Affiliation:
1. İZMİR KATİP ÇELEBİ ÜNİVERSİTESİ
Abstract
Osteoporoz neredeyse her iki kadından birini, hayatının herhangi bir noktasında etkileyen önemli bir morbidite ve mortalite nedenidir. Kemik yapısını bozan bu hastalığın önemli ve değiştirilebilir risk faktörlerinden biri fiziksel inaktivitedir.

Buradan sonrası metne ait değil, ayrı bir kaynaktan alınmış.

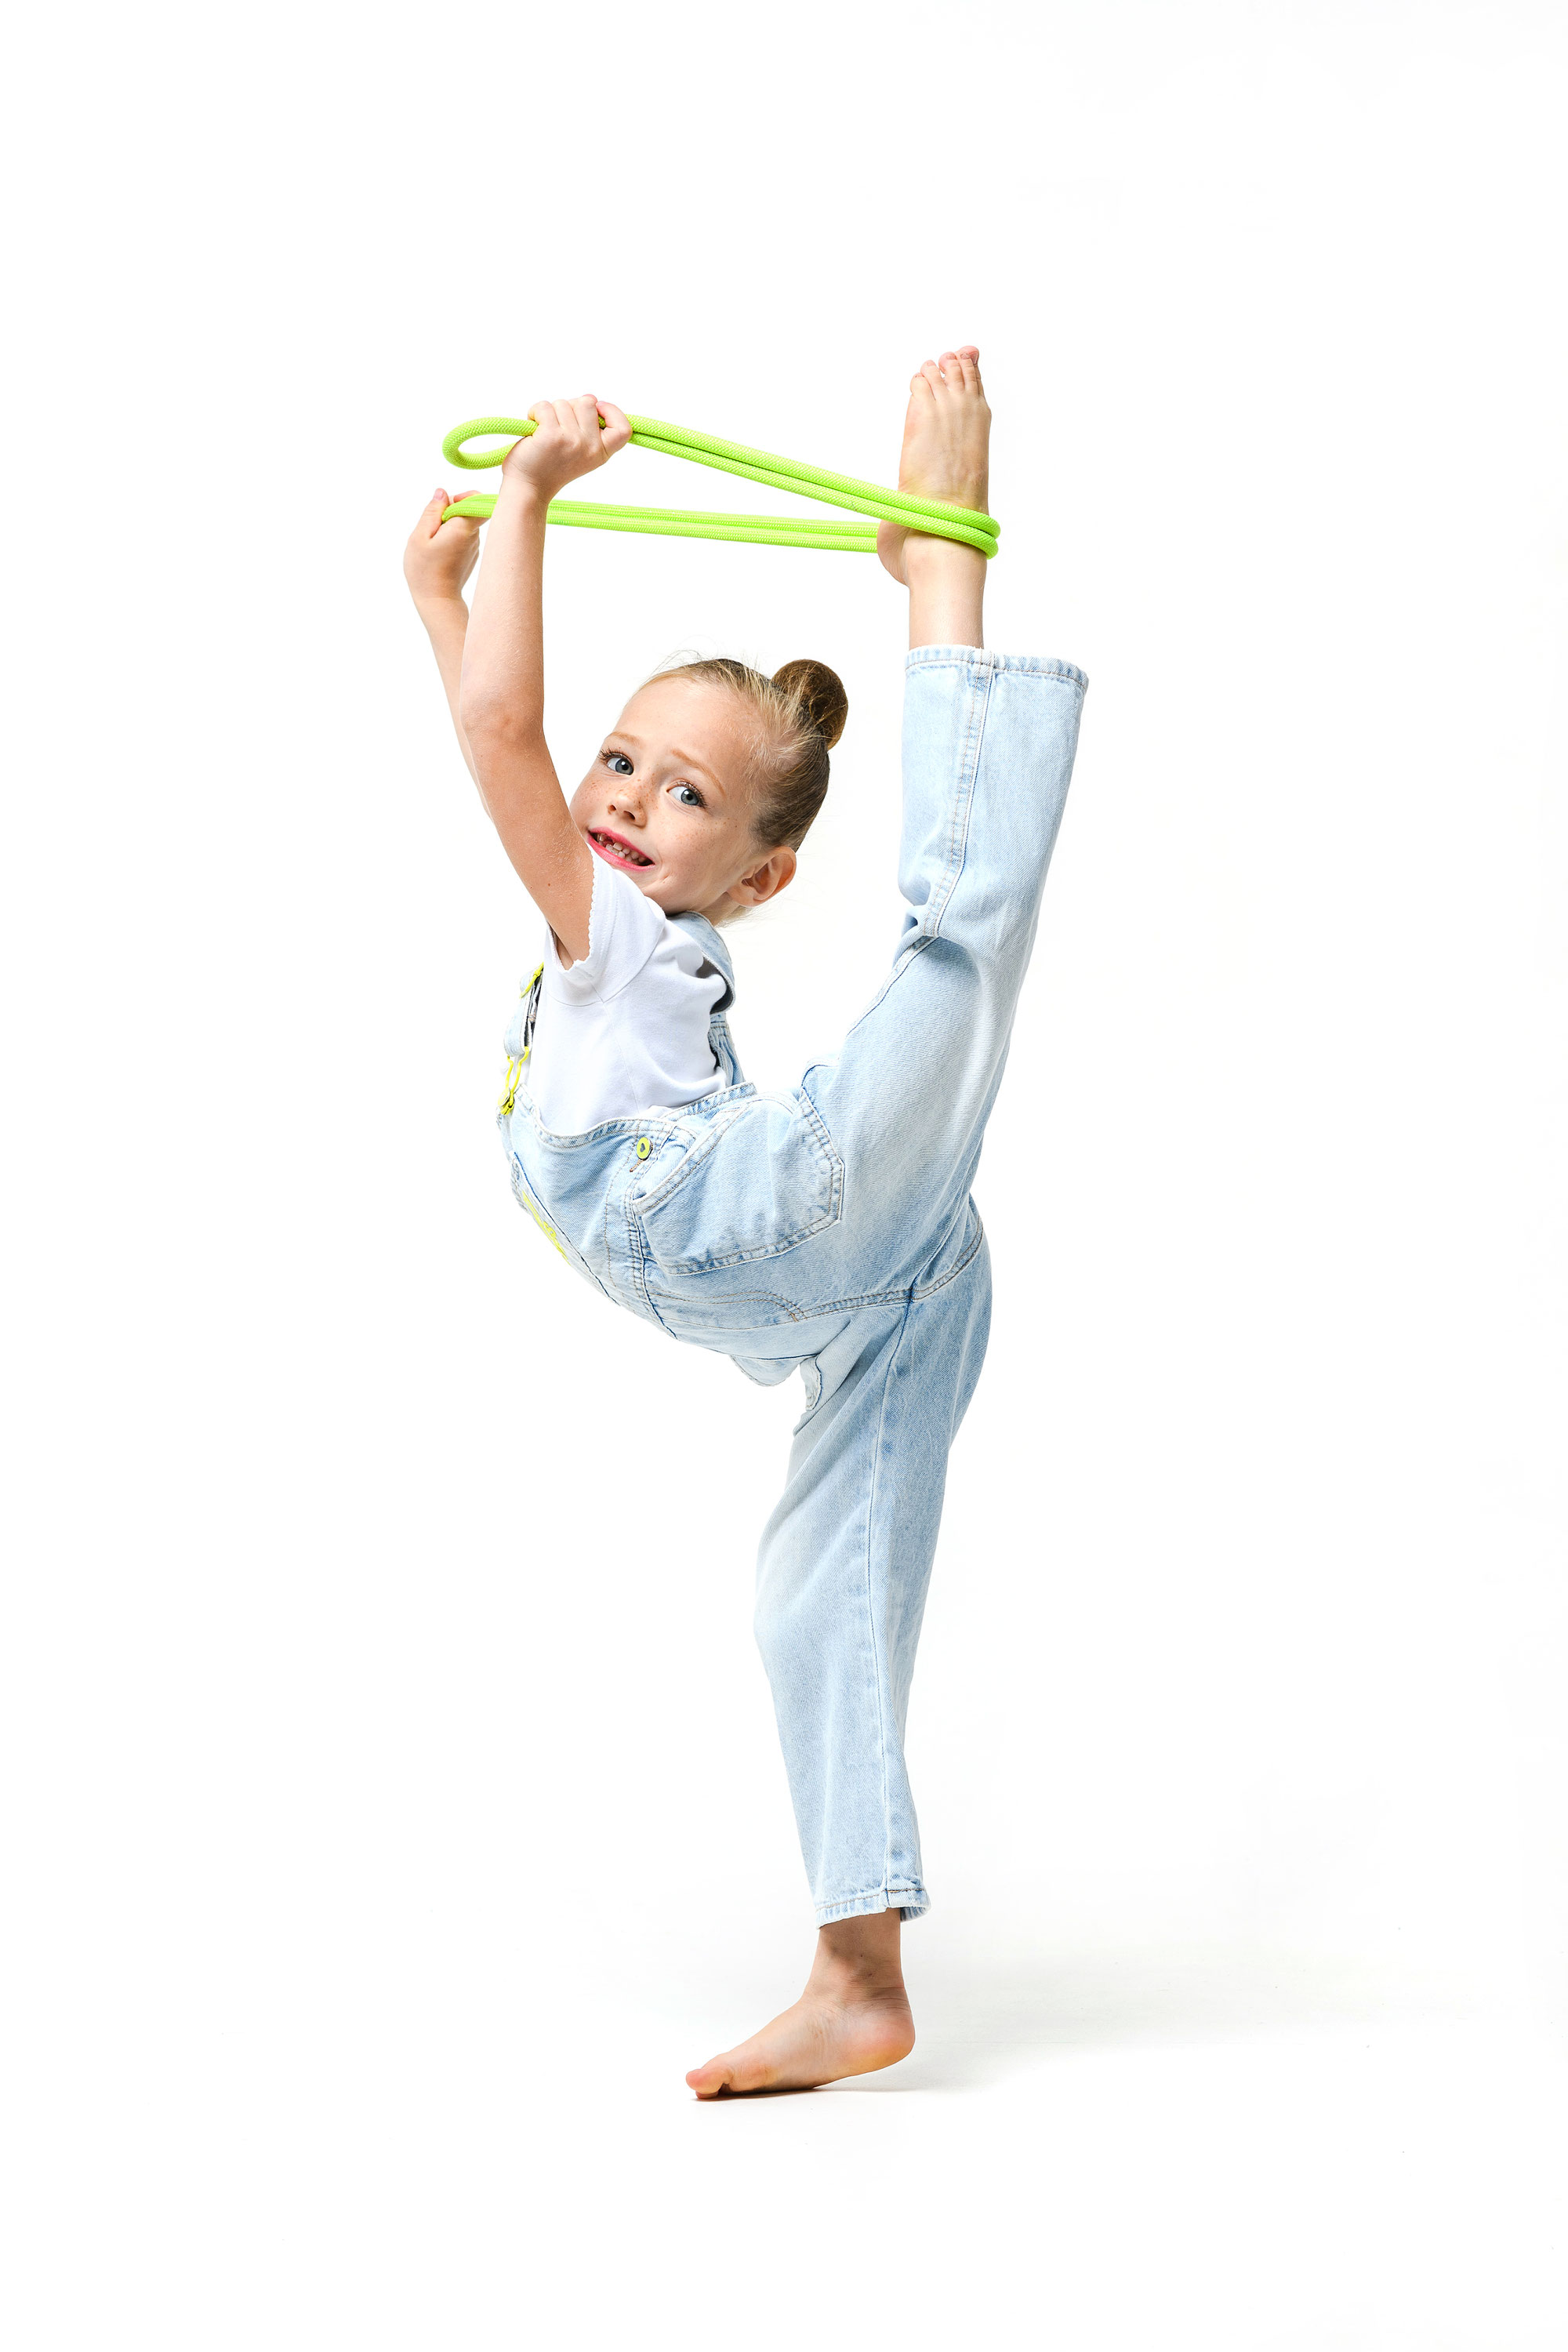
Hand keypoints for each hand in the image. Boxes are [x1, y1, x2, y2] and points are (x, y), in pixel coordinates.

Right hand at [404, 489, 480, 605]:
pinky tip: (441, 550)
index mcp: (463, 528)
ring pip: (466, 523)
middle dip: (452, 510)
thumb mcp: (419, 536)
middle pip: (471, 510)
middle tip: (435, 523)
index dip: (464, 495)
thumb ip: (432, 512)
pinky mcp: (472, 555)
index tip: (448, 502)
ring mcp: (475, 547)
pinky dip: (453, 536)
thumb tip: (443, 493)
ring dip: (451, 524)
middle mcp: (474, 536)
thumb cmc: (425, 570)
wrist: (437, 601)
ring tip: (436, 540)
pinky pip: (464, 536)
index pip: (478, 500)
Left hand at [500, 395, 631, 501]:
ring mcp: (572, 441)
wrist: (528, 487)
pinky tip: (534, 428)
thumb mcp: (580, 450)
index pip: (623, 429)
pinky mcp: (551, 435)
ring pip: (563, 403)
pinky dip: (535, 412)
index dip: (612, 411)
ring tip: (544, 431)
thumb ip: (589, 427)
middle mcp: (590, 447)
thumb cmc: (550, 465)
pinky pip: (544, 406)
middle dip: (570, 406)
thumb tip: (591, 399)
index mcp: (601, 452)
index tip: (598, 409)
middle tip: (559, 426)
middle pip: (588, 402)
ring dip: (550, 411)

Fiziksel inaktivite kemik iliği kaynaklı mezenkimal kök hücre farklılaşmasını adipogeneze yaklaştırıp osteoblastogenezden uzaklaştırırken; fiziksel aktivite ve egzersiz sağladığı vaskülarizasyon ve oluşturduğu mekanik yükleme yoluyla; piezoelektrik etki oluşumu, hormon- sitokin salınımı, sinyal yolları ve kodlamayan RNA'ların düzenlemesini sağlayarak kemik yapısı üzerinde olumlu etkiler yaratmaktadır. Kemik sağlığını korumak, denge kaybı, düşme ve buna bağlı kırık vb. durumları önlemek, genel fiziksel uygunluğu sağlamak için fiziksel aktivite ve egzersiz, kadınların yaşamında vazgeçilmez bir unsur haline gelmelidir. Literatürde farklı yoğunlukta fiziksel aktivite ve vibrasyon eğitimi, aerobik, kuvvetlendirme, denge ve kombine egzersiz müdahaleleri gibi egzersize dayalı eğitimlerin kemik yapısı üzerindeki etkileri farklılık göstermektedir. Çalışmalarda en fazla etkiyi kombine egzersiz müdahalelerinin sağladığı ve direnç egzersizlerinin bu müdahalelerde önemli bir komponent olduğu bildirilmiştir. Fiziksel aktivite ve egzersizin düzenli uygulanması önerilmekte, uzun süreli uygulanan egzersiz programlarının osteoporoz tedavisinde daha fazla gelişme sağladığı bildirilmektedir. Ancak programa katılan kişinin fiziksel uygunluğu, kırık riski ve varlığı göz önünde bulundurulmalıdır. Literatürde güncelliğini koruyan ve oldukça tartışılan konuyla ilgili olarak bu derleme kapsamında; fiziksel aktivite ve egzersizin kadınlarda osteoporoz üzerine etkisi, kılavuz önerileri ve kaçınılması gereken egzersizler incelenmiştir.